"This shows how strongly the acceptance of LoRa has accelerated," says Donna Moore, CEO of the LoRa Alliance. In the Asia-Pacific region, the LoRaWAN networks grew by 30 percent last year, in Europe even by 50 percent.
This is mainly due to the high flexibility of the LoRa networks: both public and private networks can be implemented; the LoRa Alliance regards that as one of the main differentiating features compared to other LPWAN technologies. In addition, the firmware in LoRaWAN networks can be constantly updated via over-the-air updates. A robust certification procedure leads to reliable interoperability.
In Germany, Minol ZENNER Connect operates one of the largest indoor networks that uses the LoRaWAN protocol for submetering, for example for heat billing and smoke detectors.
The company was recently founded with the aim of supporting various industries in the digitization process with consulting, planning, and operation of IoT networks.
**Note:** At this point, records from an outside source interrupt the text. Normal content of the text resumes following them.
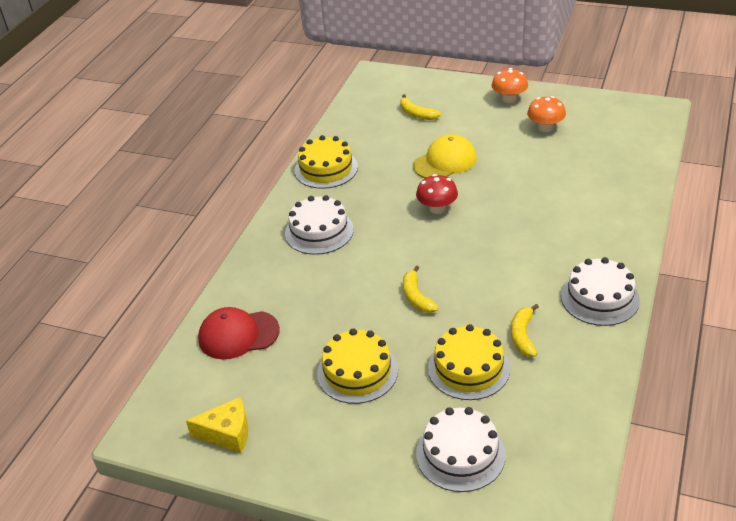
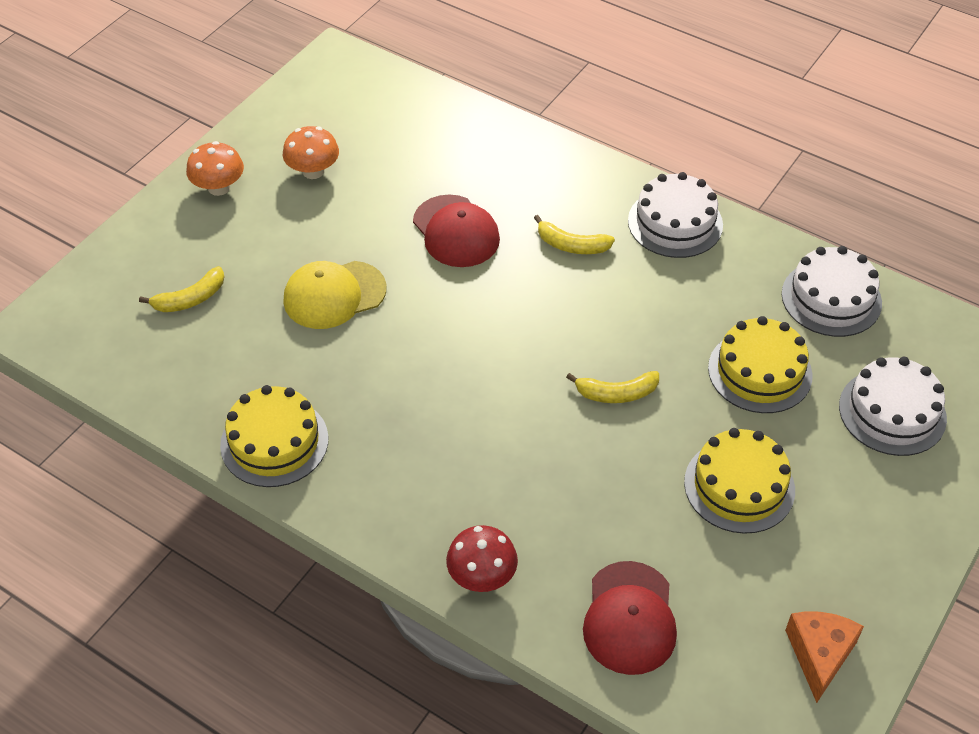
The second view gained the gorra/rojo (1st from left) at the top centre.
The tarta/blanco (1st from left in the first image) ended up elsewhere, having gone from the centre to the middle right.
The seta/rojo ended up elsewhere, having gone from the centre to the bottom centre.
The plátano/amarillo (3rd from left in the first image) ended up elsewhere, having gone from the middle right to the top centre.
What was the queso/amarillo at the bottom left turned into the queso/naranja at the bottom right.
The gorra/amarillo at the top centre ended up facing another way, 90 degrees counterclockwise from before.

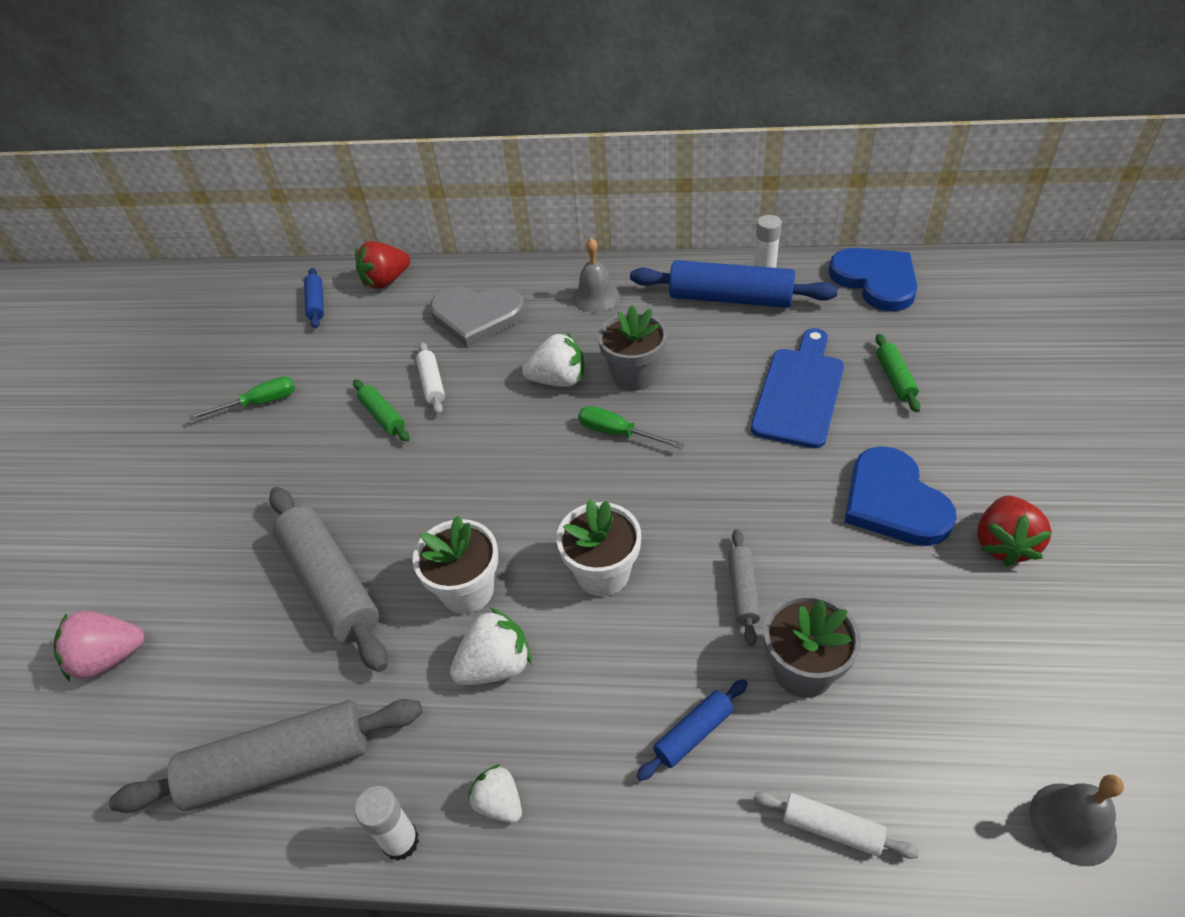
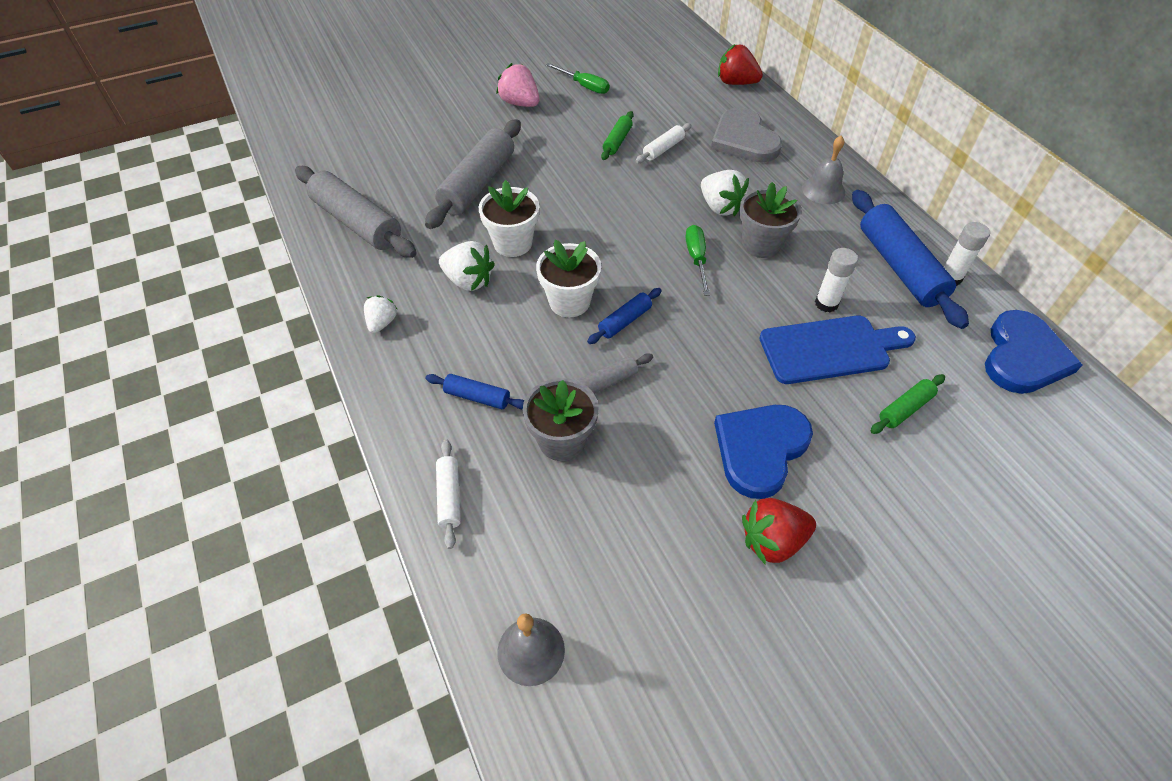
The fresa/rosa ended up elsewhere, having gone from the bottom left to the top centre.
The rodillo/azul (1st from left in the first image) ended up elsewhere, having gone from the top left to the centre.
The barra de pegamento/blanco (1st from left) ended up elsewhere, having gone from the bottom left to the middle right.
In particular, Minol ZENNER Connect is committed to building LoRaWAN networks - from planning and commissioning to network operation, including all obligations to the Federal Network Agency.
"In contrast to our European neighbors, there is no LoRaWAN provider in Germany that is active nationwide and has a nationwide network. The further the digital transformation progresses, the stronger the demand for such a network operator will grow," says Marcus Kirchdörfer, who heads Minol ZENNER Connect together with Dr. Hartmut Ritter. The new company plans to cooperate with customers and other network operators in order to link the individual LoRaWAN infrastructures. Roaming partnerships should enable the parties involved to use each other's networks for their own customers.